Illustration: Les Villes invisibles d'Italo Calvino : un atlas imaginaire des possibles urbains

Les Villes invisibles d'Italo Calvino : un atlas imaginaire des possibles urbains


Dans l’univers littéraire, certaines œuvres nous invitent moins à suivre une histoire qu’à explorer un territoire. Les Villes invisibles d’Italo Calvino, publiée en 1972, appartient à cette catégorie rare de livres qui redéfinissent notre façon de percevoir le monde. À travers un dialogue fictif entre Marco Polo et l’empereur Kublai Khan, Calvino nous guide dans un labyrinthe de cités imaginaires, chacune reflétant une facette de l’expérience urbaine et, par extension, de la condition humaine.

Illustration: Les Villes invisibles d'Italo Calvino : un atlas imaginaire des possibles urbains

Une structure kaléidoscopique

Les Villes invisibles adopte une architecture narrative aussi complexe qu’ingénieuse. L’ouvrage se compose de neuf sections, chacune contenant des descriptions de villes regroupées en onze catégories thématiques : les villes et la mémoire, les villes et le désir, les villes et les signes, les villes subtiles, les villes et les échanges, les villes et les yeux, les villes et le nom, les villes et les morts, les villes et le ciel, les villes continues, et les villes cachées.
◆ ◆ ◆ ◆ ◆ ◆ ◆
## Les consignes
1. D'après le texte sur Les Villes invisibles, combien de sections composent l'ouvrage ?
2. Reprenez le texte sur Les Villes invisibles à partir de sa dernière phrase et poursuivez-le.

## Données brutes
◆ ◆ ◆ ◆ ◆ ◆ ◆
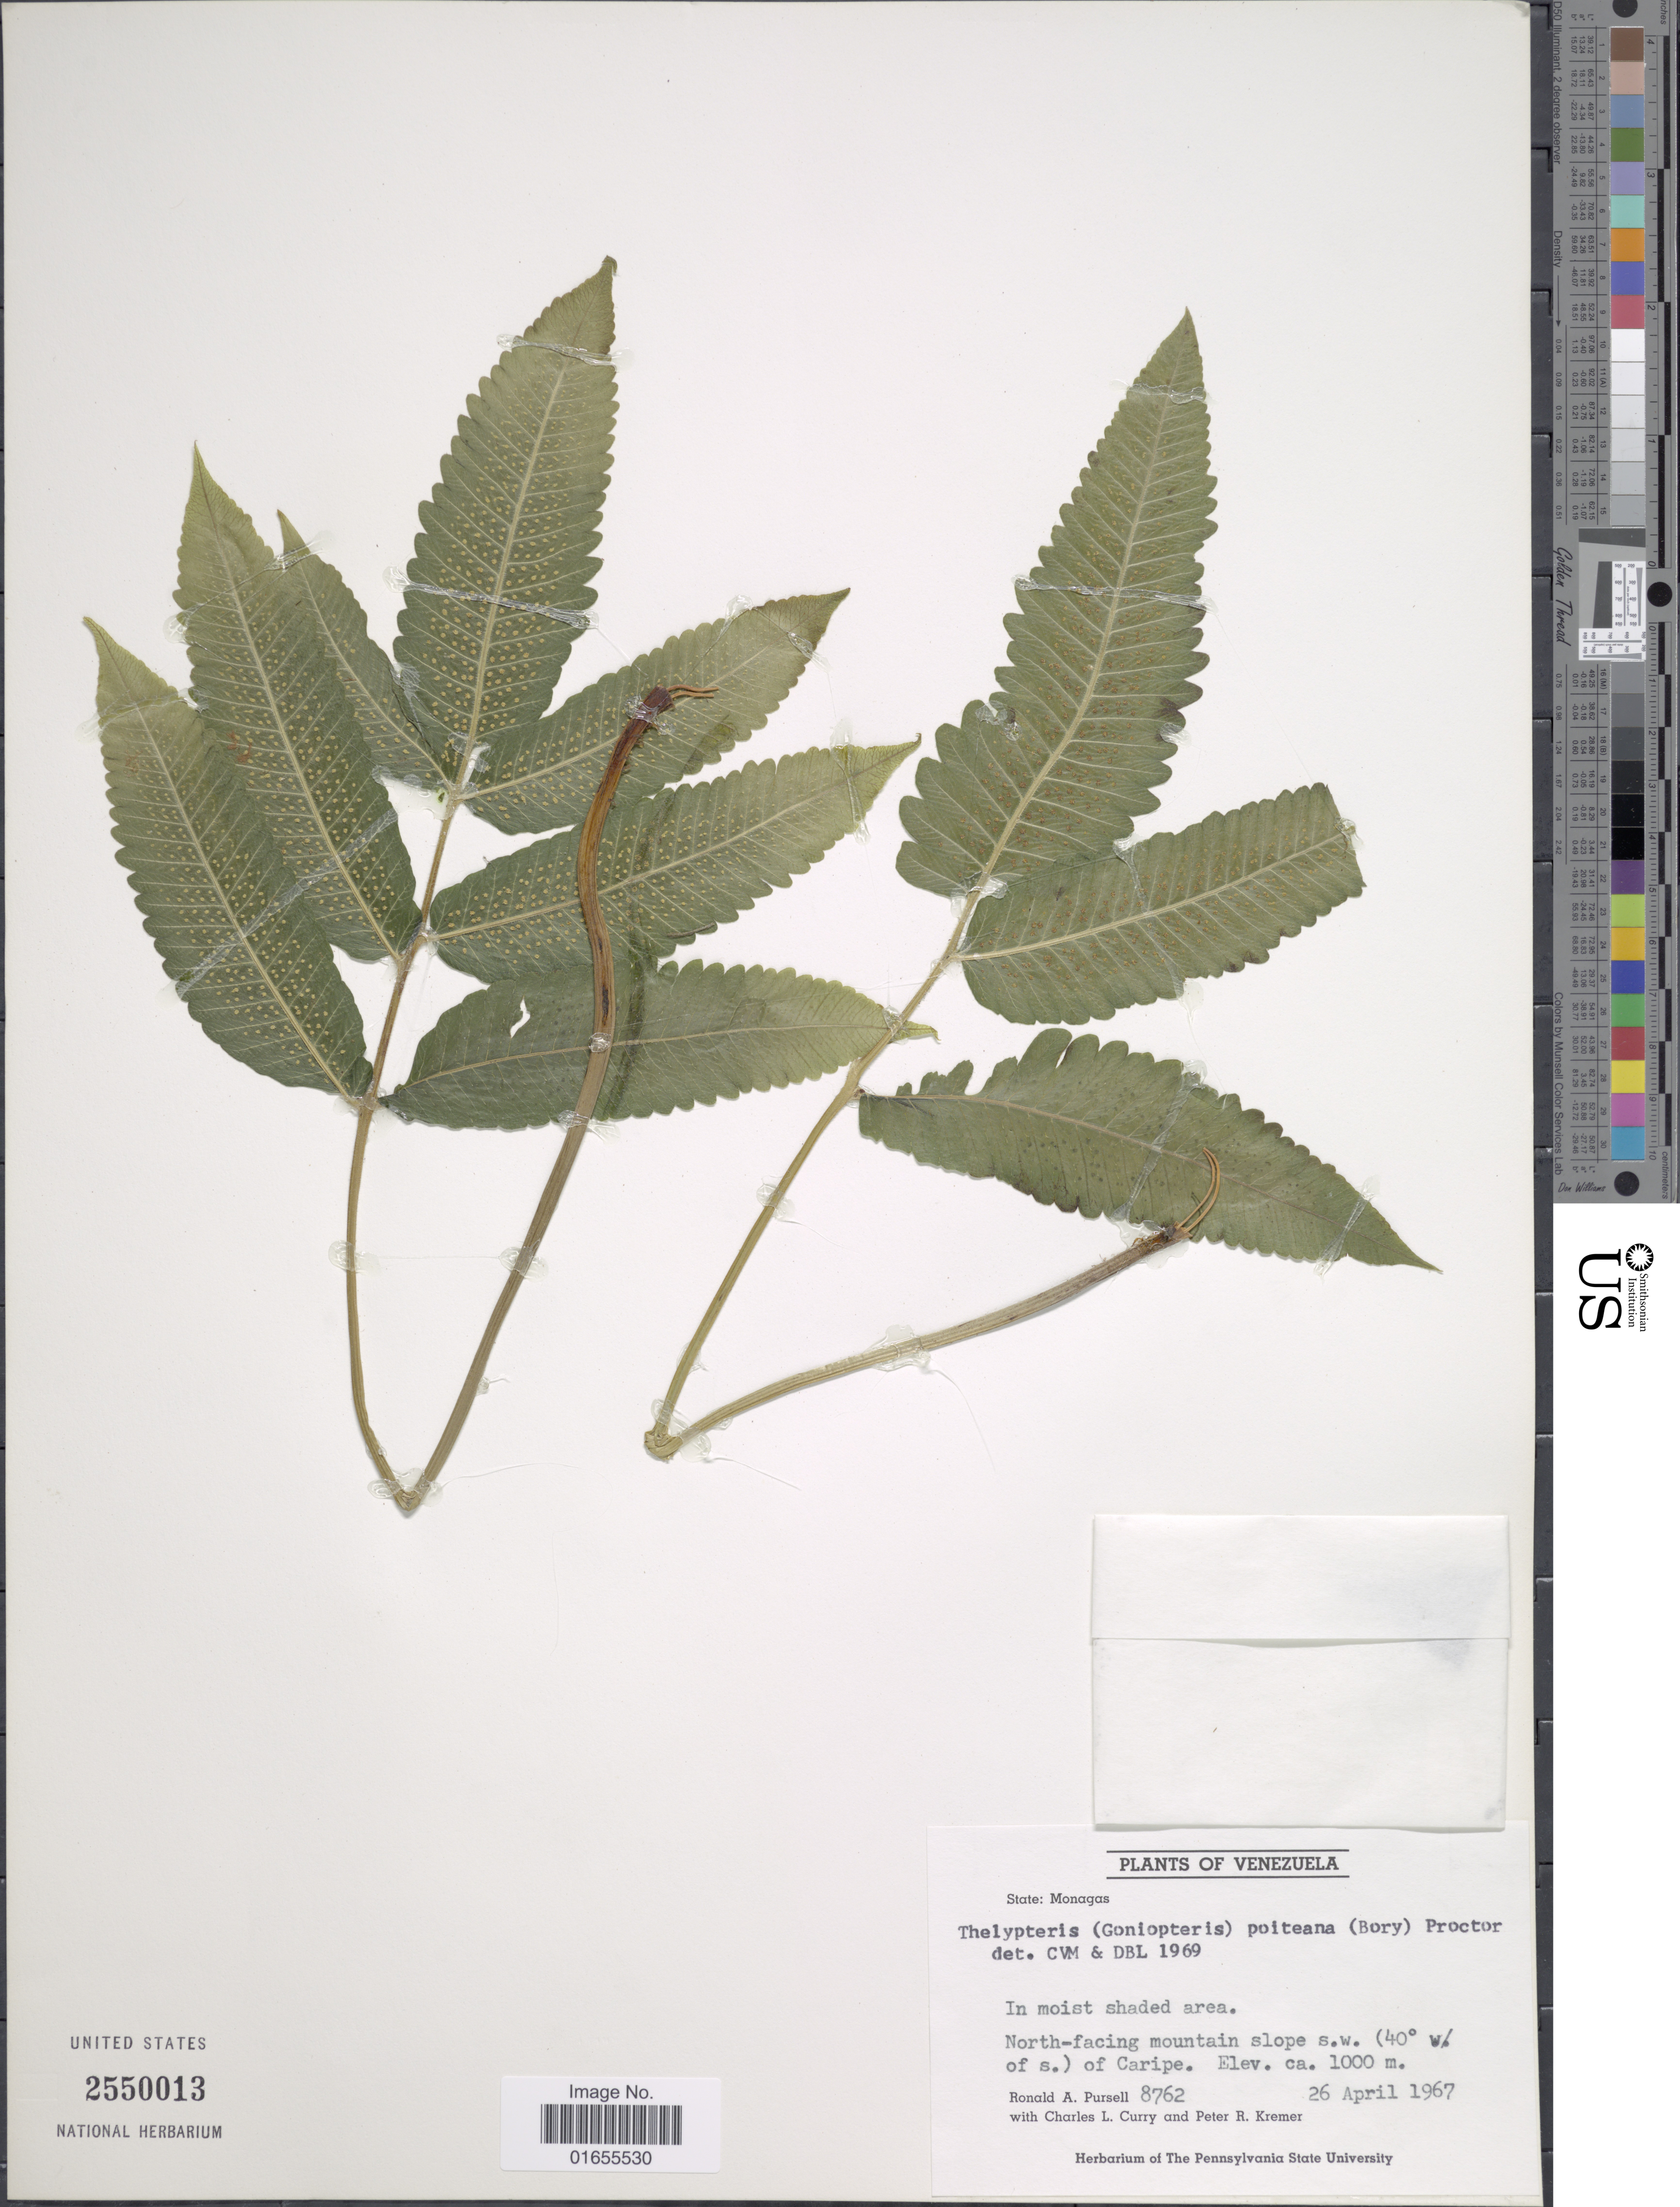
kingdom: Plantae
◆ ◆ ◆ ◆ ◆ ◆ ◆
## Réponses par consigne
1. Neuf sections.

2.
Cette structure mathématique rigoureuse (55 villes au total) crée un effet de miroir et d’écho entre les descriptions. Chaque section commence et se termine par un dialogue entre Marco Polo et Kublai Khan, créant un cadre narratif qui donne cohérence à ces vignettes urbaines apparemment disparates.

Le voyageur vénitien Marco Polo décrit à l’empereur mongol les villes qu’il aurait visitées lors de ses voyages à travers l’empire. Mais rapidement, le lecteur comprend que ces cités sont impossibles, fantasmagoriques, métaphoriques. Elles existent moins dans la géographie que dans l’imaginaire.

Un bestiaire urbain fantastique

Les villes de Calvino défient les lois de la physique et de l’urbanisme conventionnel. Prenons quelques exemples emblématiques :

Octavie, la ville-toile d’araignée, suspendue au-dessus du vide entre deux montagnes, incarnation parfaite de la précarité de toute construction humaine.

Ersilie, où les habitants tendent des fils entre les maisons pour matérialiser leurs relations sociales, jusqu’à ce que l’enchevêtrement devienne inextricable et les force à abandonner la ville.

Armille, peuplée uniquement de nymphes et de naïades qui se déplacent parmi des canalisations, douches et robinets, comme si l’infrastructure hydraulique avait survécu à ses habitants humains.

Léonie, qui se régénère chaque jour en rejetant tout ce qui était la veille, créant des montagnes de déchets qui l’encerclent – métaphore saisissante de notre société de consommation.

Baucis, dont les habitants vivent sur de hautes échasses et observent la terre avec des télescopes, refusant tout contact avec le sol, illustrant notre détachement croissant de la nature.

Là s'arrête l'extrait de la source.